A CGRA Front-End Compiler Enabling Extraction of General Control and Dedicated Operators

Coarse-grained reconfigurable architecture (CGRA) gradually becomes an extraordinarily promising accelerator due to its flexibility and power efficiency. However, most CGRA front-end compilers focus on the innermost body of regular loops with a pure data flow. Therefore, we propose CO-Compiler, an LLVM-based CGRA front-end compiler to generate an optimized control-data flow graph (CDFG), which can handle versatile loops in C/C++, including general control flow, arbitrary nested levels, and imperfect statements. Then we extract multi-dimension memory access patterns and various dedicated operators adapting to concrete hardware functions. In addition, we analyze variable loop bounds which are settled at runtime, and realize the SoC runtime configuration of CGRA. The feasibility of our methodology is verified by a RISC-V based SoC simulation.

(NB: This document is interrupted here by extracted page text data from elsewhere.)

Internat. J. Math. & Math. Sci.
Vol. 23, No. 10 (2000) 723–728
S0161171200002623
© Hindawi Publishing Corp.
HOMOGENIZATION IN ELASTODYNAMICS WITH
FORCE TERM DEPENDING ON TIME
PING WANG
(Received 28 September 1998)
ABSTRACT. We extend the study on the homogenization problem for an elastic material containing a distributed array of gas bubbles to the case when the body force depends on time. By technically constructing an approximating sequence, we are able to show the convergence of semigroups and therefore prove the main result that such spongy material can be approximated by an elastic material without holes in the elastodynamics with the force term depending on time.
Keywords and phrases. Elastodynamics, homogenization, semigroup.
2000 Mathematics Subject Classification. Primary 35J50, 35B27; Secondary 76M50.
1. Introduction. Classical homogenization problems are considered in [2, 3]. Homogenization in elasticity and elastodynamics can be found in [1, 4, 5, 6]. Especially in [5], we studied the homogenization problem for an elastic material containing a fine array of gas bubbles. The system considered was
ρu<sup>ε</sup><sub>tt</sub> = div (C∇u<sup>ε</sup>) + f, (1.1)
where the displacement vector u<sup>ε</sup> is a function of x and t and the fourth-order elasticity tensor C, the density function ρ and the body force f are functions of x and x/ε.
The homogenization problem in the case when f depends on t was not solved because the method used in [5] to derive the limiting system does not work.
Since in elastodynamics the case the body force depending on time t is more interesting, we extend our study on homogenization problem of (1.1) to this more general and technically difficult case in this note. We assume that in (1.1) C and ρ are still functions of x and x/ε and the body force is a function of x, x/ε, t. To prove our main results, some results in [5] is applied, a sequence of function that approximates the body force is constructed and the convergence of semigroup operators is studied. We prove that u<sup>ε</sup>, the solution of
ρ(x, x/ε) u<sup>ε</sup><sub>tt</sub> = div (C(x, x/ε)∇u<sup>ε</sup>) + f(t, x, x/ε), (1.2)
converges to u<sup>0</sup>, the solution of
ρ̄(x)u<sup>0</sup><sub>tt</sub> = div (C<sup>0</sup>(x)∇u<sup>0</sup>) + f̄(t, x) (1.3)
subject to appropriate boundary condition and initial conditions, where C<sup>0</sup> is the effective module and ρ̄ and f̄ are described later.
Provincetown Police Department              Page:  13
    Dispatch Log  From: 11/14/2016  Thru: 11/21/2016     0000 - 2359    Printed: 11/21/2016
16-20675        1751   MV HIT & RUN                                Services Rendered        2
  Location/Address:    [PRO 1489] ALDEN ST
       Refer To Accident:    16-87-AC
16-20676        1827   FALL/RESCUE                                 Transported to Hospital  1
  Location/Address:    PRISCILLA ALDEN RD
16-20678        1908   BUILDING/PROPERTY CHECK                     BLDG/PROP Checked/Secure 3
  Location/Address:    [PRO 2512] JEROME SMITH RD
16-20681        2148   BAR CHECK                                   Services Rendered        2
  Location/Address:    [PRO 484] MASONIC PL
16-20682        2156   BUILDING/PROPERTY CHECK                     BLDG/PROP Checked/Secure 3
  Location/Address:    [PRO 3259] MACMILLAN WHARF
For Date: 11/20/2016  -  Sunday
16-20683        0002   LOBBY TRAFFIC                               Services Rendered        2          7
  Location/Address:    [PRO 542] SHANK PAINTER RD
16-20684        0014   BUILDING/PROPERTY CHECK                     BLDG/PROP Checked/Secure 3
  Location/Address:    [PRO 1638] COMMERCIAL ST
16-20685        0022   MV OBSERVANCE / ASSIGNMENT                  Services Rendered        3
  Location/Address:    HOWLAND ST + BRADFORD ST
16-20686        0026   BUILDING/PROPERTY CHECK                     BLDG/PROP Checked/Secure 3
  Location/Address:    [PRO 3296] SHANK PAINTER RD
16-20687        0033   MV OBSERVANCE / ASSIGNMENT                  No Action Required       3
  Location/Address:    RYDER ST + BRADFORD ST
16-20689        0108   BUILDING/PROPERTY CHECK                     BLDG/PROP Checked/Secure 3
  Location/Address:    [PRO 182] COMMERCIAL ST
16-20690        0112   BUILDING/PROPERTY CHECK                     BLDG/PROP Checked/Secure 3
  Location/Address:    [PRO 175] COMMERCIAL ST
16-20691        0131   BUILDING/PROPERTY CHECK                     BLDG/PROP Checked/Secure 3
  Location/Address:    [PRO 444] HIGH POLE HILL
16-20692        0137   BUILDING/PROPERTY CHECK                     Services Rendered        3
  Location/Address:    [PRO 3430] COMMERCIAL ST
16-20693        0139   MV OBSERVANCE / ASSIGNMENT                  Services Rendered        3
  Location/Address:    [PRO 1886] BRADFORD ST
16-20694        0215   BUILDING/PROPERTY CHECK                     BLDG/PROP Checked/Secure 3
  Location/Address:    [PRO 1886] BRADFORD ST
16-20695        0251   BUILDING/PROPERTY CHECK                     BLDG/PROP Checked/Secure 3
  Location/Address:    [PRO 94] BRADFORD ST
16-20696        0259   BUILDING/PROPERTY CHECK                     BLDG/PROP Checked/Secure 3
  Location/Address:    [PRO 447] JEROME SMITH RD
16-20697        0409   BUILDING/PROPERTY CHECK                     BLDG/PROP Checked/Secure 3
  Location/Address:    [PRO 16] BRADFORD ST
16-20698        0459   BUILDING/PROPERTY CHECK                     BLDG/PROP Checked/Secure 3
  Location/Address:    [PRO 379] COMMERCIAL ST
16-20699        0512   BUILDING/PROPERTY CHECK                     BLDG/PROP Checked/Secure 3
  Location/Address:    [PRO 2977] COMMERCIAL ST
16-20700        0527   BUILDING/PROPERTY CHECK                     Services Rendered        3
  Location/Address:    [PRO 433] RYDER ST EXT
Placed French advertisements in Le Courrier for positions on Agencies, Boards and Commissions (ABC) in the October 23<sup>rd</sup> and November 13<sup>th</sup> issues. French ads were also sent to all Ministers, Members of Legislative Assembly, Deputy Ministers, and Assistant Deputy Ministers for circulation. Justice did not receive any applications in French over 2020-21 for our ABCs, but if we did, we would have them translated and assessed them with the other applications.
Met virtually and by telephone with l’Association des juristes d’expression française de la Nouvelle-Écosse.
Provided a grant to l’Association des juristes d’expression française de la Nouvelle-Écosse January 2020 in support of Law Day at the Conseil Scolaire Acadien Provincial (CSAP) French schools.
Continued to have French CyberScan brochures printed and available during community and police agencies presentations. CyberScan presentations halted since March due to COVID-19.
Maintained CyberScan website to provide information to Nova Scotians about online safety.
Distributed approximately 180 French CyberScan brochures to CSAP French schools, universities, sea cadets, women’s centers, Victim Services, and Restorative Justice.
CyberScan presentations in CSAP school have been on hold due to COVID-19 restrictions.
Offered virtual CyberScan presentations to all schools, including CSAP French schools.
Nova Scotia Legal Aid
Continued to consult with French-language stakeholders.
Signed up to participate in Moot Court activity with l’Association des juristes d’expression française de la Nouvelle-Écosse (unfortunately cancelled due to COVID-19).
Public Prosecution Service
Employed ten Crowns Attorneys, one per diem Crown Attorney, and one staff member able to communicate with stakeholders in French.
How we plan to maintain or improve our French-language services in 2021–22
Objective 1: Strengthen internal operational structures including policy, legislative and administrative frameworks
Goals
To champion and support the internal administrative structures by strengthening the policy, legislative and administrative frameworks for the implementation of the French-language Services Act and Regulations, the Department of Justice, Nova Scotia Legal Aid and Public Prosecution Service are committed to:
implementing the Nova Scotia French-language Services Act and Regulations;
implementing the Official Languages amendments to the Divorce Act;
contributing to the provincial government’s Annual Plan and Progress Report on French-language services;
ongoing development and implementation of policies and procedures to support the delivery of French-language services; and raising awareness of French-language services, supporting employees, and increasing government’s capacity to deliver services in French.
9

The experimental results demonstrate that our dedicated operator extraction can reduce 43% PE resources and decrease 84% initiation interval (II) on a TRAM architecture. Furthermore, compared with state-of-the-art (SOTA) CGRA front-end compilers, CO-Compiler has the highest 88.1% success rate in CDFG generation for a wide range of benchmarks. Moreover, by using the same back-end mappers, our work can reach 78% reduction for II and 2.06× PE spatio-temporal utilization in contrast with their own front-end compilers.